Но я не извлек никакого урока из этого злоключения. Все, что меня волновало, незамедлительно обращалось в драматическую форму. И если «дело об ожерелье» волновало меня как мрачное предсказание, то теперь меня ужасала сама революция в ее крайних проявлениях как грозное осуществление пророчества. Трон рухнул, рухнули устои великой нации, а после нашего злосчастного похода грозили рухнуть устои всего мироздания.
Все это меня страшило и угнетало. Я замечал, к моему огорчению, что в моем отечестве увлеченно играют на тех же инстинктах и теми же идеями, готовя и нам такую же участь. Я хорошо знал многих благородных мечтателей, увлеченных теми же надеждами и настроениями, не понимая ни себя, ни сути совершавшегося. А в то же время явно дурные люди старались вызывать и множить недовольства, чтобы воспользоваться их возможными последствиями.

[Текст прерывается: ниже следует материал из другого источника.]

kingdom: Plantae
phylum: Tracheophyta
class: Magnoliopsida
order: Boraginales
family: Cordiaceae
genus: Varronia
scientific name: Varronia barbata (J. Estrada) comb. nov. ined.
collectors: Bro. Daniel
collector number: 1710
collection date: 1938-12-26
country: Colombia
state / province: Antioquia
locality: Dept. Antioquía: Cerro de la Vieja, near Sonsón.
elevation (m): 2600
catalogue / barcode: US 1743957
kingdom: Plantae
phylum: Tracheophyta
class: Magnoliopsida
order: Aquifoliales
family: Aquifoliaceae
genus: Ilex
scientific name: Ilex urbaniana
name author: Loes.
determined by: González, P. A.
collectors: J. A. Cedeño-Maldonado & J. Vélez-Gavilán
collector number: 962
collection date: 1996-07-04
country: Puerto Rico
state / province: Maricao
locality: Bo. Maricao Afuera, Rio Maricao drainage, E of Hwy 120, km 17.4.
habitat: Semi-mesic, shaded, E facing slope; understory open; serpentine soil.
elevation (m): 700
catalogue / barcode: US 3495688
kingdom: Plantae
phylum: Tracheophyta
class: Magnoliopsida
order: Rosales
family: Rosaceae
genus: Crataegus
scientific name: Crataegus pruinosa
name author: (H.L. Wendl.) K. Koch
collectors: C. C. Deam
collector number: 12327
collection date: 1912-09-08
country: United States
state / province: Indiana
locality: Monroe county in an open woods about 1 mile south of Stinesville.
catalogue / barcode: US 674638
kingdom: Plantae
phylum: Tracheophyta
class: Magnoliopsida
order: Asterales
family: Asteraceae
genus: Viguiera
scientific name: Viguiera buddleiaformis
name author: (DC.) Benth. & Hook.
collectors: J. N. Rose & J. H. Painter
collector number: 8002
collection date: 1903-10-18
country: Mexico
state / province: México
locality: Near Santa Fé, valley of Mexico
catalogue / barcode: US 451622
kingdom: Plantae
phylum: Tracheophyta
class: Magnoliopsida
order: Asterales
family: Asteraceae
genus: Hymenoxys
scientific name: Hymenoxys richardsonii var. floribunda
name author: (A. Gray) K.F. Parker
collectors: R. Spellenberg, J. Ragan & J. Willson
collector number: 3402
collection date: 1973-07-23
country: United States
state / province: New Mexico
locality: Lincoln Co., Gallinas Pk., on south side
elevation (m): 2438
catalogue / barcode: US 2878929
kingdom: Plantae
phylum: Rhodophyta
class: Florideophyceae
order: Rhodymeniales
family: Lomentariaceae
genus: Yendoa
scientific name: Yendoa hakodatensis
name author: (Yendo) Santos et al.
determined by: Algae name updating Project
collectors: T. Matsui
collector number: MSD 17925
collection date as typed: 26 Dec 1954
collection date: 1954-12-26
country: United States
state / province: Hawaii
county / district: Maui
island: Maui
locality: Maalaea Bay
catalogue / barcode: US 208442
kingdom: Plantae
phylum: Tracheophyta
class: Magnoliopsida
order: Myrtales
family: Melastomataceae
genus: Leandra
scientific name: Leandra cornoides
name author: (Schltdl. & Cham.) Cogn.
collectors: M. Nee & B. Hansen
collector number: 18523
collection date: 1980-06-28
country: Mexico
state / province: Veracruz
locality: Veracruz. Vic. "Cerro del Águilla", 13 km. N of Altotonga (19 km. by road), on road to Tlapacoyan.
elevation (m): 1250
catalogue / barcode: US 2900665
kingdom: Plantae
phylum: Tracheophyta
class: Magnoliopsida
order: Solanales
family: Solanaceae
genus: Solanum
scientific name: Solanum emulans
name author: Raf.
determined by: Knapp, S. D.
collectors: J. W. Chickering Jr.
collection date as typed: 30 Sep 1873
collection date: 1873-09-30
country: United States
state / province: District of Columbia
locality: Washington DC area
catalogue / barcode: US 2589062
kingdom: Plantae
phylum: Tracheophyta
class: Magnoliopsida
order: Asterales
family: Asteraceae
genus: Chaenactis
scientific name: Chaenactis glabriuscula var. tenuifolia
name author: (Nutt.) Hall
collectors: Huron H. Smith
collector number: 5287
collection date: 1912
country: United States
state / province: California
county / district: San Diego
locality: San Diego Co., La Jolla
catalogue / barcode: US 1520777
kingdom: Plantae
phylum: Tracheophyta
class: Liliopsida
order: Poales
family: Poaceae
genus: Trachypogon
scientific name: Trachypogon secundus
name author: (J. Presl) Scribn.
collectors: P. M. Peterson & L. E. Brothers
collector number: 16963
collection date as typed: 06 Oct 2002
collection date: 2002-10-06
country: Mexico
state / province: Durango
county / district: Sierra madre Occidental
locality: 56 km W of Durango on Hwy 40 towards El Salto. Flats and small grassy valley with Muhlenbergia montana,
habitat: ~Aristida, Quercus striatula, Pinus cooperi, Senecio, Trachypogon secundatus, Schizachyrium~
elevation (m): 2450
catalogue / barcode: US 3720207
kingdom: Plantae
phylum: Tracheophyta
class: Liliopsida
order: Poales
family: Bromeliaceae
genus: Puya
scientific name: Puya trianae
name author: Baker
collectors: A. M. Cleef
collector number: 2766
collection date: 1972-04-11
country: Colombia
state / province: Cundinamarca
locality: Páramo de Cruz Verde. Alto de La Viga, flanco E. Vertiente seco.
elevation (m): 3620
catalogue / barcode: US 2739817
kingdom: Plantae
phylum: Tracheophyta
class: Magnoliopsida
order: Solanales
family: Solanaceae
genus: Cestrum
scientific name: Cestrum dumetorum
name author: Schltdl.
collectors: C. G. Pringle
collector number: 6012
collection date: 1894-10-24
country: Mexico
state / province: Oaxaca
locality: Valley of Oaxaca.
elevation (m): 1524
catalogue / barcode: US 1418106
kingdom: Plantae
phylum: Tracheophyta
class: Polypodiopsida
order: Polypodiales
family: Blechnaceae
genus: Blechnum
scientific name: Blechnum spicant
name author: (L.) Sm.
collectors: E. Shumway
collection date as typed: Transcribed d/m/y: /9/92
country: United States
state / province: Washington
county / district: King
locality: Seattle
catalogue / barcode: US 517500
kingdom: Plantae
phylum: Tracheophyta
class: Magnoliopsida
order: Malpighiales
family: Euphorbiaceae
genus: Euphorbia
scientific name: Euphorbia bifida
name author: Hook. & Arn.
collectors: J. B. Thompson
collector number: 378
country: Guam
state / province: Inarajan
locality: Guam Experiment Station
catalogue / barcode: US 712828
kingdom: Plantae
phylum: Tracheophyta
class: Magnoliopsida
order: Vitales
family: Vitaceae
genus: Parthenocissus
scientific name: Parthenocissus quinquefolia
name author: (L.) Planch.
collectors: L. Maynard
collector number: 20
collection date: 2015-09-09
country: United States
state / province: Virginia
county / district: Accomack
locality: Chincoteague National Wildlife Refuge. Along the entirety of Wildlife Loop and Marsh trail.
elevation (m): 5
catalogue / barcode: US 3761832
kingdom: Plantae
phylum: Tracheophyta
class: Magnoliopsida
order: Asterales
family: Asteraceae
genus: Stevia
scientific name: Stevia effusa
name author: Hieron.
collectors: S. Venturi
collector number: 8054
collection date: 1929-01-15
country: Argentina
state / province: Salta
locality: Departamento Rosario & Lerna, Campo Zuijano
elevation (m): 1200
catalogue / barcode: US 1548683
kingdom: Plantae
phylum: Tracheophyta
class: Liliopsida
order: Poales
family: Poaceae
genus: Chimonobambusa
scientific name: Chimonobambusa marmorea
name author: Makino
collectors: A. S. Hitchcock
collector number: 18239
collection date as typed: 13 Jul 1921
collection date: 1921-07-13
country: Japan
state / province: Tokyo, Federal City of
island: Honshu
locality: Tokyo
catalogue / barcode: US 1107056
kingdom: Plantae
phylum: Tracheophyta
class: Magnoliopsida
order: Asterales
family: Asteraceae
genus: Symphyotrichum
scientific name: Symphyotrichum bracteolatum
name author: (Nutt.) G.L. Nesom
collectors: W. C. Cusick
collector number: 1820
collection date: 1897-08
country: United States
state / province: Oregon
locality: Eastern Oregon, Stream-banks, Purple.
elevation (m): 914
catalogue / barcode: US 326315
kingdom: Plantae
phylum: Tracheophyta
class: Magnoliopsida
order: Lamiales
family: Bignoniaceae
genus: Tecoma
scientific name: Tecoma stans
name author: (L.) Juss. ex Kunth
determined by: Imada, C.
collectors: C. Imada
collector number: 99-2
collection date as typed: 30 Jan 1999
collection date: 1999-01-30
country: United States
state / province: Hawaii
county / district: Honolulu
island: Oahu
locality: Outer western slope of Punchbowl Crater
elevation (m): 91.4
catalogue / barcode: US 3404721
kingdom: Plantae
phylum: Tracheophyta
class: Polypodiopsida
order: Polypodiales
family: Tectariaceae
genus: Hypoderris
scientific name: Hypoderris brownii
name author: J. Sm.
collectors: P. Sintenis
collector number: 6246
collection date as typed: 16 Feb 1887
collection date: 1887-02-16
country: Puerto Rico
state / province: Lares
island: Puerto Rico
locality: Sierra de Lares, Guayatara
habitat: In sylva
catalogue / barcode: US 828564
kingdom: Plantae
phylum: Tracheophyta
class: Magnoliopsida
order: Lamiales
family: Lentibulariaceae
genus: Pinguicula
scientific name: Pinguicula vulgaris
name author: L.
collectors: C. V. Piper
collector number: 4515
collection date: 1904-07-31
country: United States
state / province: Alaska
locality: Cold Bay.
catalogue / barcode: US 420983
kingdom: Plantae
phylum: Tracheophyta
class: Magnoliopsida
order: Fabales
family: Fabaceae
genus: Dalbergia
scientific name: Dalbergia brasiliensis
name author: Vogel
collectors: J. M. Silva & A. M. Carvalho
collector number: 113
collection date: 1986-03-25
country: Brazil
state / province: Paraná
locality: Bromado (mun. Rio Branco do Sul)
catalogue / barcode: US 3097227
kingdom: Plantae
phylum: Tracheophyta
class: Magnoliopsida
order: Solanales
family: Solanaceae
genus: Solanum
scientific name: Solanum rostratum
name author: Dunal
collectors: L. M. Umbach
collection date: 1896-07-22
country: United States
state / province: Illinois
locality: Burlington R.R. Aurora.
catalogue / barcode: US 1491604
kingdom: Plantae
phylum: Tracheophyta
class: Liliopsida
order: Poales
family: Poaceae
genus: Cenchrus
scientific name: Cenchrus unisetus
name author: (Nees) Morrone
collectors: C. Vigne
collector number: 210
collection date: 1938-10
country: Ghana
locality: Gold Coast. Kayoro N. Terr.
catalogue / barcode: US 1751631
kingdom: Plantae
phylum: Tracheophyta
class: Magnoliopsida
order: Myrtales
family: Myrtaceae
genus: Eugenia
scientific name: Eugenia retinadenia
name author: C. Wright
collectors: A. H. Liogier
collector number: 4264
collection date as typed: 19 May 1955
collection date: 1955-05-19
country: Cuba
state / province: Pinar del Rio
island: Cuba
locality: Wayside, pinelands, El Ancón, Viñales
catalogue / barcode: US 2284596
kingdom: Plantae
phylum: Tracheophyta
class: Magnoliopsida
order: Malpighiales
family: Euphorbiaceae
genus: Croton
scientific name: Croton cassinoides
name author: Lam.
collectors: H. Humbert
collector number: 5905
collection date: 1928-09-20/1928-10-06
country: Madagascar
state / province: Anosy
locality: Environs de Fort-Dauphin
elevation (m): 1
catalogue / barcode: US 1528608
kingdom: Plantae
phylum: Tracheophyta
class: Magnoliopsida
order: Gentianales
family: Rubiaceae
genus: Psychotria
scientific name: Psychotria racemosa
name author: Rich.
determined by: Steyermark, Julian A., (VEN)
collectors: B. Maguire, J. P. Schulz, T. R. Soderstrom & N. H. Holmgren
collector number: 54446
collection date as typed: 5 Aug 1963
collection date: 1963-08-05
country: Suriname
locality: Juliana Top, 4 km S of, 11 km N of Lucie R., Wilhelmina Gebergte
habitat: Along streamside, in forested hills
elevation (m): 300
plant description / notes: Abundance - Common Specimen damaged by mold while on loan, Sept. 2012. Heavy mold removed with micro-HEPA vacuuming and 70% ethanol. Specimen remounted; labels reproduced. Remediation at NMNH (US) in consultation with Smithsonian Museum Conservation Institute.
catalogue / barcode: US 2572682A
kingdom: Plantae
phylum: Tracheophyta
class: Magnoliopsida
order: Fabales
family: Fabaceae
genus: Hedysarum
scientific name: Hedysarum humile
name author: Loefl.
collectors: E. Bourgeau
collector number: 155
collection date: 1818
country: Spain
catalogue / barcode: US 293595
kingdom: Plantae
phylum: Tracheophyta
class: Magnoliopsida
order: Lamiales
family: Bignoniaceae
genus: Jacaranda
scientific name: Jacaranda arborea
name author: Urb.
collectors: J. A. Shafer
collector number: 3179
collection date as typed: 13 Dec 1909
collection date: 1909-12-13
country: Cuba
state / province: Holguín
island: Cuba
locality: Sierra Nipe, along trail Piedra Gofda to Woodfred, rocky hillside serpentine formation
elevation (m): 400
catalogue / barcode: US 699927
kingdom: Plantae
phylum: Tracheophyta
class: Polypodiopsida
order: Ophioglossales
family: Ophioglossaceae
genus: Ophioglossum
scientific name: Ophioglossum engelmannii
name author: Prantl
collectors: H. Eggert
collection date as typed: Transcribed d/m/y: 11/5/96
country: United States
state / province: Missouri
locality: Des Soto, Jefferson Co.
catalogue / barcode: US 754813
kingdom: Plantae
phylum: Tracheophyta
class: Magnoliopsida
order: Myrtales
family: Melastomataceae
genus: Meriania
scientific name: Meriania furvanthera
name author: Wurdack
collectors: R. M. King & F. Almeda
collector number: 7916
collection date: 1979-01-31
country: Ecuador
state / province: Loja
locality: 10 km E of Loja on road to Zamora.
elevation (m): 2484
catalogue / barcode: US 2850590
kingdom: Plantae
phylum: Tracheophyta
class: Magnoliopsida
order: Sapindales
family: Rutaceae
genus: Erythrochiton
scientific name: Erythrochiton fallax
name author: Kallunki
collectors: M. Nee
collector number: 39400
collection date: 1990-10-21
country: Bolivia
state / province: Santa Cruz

Яростным свидетелем моего озлобленного юмора оказался мой «Гражданин генерал». Меня побудил написать эту одноактную пьесу артист Бек, замечательный и самобытный исполнитель роли Шнапса в комедии Флориана «Два билета», в каковую Бек вложил как сильные достоинства, так и слабые стороны своего таланта. Поскольку маска Шнапса так пришлась ему впору, мы ввели в репертуар как бы его продолжение, небольшую комедию Антона Валла «Генеалогическое древо». Я отнесся с чрезвычайным вниманием к репетициям, оформлению и исполнению этого забавного пустячка и невольно проникся духом веселых дурачеств, присущих этому разгонному водевилю, и на меня нашел стих вывести в третий раз на подмостки пресловутого Шнапса. Так я и поступил; как всегда, работал с усердием и над этой пьеской. Будет не лишним сообщить, что туго набитый саквояж, фигурировавший на сцене, был подлинно французского происхождения: его подобрал мой Пауль во время нашего бегства из Франции. Великолепен был и Малькольми в кульминационной сцене, исполнивший роль благодушного зажиточного старого крестьянина, который, шутки ради, принимал самое отъявленное хамство за остроумную выдумку. Его изумительная игра была выше всяких похвал, он успешно соперничал с Беком в естественной подаче веселого текста. Но все напрасно! Пьеса произвела самое дурное впечатление, даже на друзей и благожелателей. Желая спасти себя и меня, они в один голос утверждали, будто пьеса написана не мной, а каким-то незадачливым литератором, я же только чуть-чуть подправил ее и, каприза ради, подписал своим именем.
Но никакой внешний неуспех не мог меня сделать чужим самому себе, я, напротив, тем упорнее замыкался в себе, и такое внешнее воссоздание духа времени служило мне своего рода утешительным развлечением. «Разговоры немецких беженцев» и оставшиеся фрагментом «Возбужденные» являются в не меньшей степени признаниями в том, что происходило в моей душе, как, позднее, и поэма «Герман и Доротея», почерпнутая все из того же источника. Правда, источник этот вскоре иссяк: писатель не мог угнаться за скоротечной всемирной историей и остался должным себе и другим, не завершив этой серии произведений; к тому же он увидел, что очередная загадка истории разрешилась таким решительным и нежданным образом.